The investigation against Morín lasted for nearly five years and the trial took place in the Regional Court of Barcelona in late 2012. Morín and his co-workers were first acquitted in January 2013, when the Court found no evidence that abortions had been performed against the law.
However, the case was appealed to the Supreme Court after personal intervention from several anti-abortion lobby groups such as E-Christians, which wanted to make Dr Morín a scapegoat. The group E-Christians was also behind the recent public value de-listing of the reproductive health organisation Family Planning Federation of Spain (FPFE), also apparently through backroom intervention, making it more difficult and expensive for them to continue their work of many years standing.
In an 2013 interview given to El Pais, Morín stated that a reopening of the case was not only causing great stress and damage to him “but also to the women who had abortions – they will have to return and testify again”.
Marge Berer, Coordinator of the International Campaign for Women’s Right to Safe Abortion, said:
“Morín did abortions for patients referred to him from other abortion clinics in a number of European countries who were legally unable to help the women. He has been made a scapegoat because he had the courage of his convictions to act when women needed the abortions and Spanish law supported him doing so. Dr Morín helped women regain their lives.”
The Spanish abortion law in force until 2010, when Dr Morín was practicing, allowed abortion without time limits for mental health reasons. He and his staff followed the letter of the law and accepted, in rare and exceptional cases over the years, to do abortions for women with psychological health indications for abortions after 24 weeks.

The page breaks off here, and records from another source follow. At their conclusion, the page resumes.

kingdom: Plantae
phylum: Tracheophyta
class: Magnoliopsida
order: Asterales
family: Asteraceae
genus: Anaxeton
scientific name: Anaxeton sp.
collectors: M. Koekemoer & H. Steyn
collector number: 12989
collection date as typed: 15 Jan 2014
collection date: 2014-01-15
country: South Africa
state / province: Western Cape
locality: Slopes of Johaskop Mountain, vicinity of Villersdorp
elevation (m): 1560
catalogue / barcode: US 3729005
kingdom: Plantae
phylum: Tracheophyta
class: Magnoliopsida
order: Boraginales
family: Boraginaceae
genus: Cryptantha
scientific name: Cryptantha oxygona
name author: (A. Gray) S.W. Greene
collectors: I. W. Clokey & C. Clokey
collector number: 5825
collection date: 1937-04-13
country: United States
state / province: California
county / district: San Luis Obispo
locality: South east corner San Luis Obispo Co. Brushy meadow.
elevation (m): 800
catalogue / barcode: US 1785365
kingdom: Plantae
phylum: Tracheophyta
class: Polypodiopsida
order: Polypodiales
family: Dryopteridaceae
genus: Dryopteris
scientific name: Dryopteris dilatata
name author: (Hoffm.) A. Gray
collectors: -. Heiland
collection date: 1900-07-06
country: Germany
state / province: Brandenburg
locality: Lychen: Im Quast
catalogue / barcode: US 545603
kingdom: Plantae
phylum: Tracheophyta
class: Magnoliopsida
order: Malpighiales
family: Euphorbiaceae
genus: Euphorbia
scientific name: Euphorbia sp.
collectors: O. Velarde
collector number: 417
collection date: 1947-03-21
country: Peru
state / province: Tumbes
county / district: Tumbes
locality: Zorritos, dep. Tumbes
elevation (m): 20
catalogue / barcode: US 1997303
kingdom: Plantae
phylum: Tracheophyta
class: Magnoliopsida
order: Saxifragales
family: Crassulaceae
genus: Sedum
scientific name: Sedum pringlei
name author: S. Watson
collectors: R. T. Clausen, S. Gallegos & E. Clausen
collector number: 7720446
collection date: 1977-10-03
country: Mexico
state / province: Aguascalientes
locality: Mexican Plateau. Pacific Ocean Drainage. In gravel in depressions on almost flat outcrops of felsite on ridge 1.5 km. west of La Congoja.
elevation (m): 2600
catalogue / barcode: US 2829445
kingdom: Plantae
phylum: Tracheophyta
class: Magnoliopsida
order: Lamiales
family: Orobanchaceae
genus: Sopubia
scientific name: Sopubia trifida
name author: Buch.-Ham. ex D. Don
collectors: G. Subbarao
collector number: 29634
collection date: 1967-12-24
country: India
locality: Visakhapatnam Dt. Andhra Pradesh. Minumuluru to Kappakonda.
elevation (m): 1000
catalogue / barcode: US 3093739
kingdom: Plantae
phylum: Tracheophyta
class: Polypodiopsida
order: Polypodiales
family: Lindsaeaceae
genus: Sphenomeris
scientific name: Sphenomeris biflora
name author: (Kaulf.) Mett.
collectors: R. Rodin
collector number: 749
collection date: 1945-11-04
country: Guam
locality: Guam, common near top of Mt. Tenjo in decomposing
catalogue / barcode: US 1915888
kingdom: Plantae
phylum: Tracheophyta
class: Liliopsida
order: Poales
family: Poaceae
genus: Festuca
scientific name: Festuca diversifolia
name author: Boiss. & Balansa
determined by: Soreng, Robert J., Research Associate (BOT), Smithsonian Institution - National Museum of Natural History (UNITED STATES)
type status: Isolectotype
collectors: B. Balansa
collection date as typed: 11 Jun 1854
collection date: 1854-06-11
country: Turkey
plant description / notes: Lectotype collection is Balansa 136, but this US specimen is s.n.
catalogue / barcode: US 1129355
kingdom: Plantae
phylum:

“Any woman who is seeking an abortion after 24 weeks of pregnancy has very good reasons, usually very desperate reasons, for requesting it, and the mental health indication under Spanish law when he did those abortions made it legal to provide them,” Berer explained.
According to Anne-Marie Rey, an abortion rights activist in Switzerland since 1971, who has closely followed the case from the beginning:
“Up to 2007, the Ginemedex clinic was a last resort for women who sought an abortion in advanced stages of pregnancy. Women were sent to Barcelona from many countries, when it was not possible to help them at home. Personally I gave his address to several women from Switzerland and they were always treated with respect and empathy. Yes, Dr Morín did interpret the Spanish abortion law liberally. But, in fact, he only applied the World Health Organization definition of ‘health’ as ‘a state of complete physical, mental and social well-being’. And he applied this interpretation also in the case of desperate women who needed an abortion late in pregnancy, after 24 weeks gestation.”
George Tiller [the American abortion provider who was assassinated by an anti- abortion extremist in 2009] also suffered from condemnation, just as Carlos Morín did and does to this day.
“They have threatened to kill me, and I’ve been called a murderer on the streets and at a polling station”, Morín said to El Pais, “I’m just a chain link in a woman’s decision not to proceed with her pregnancy”.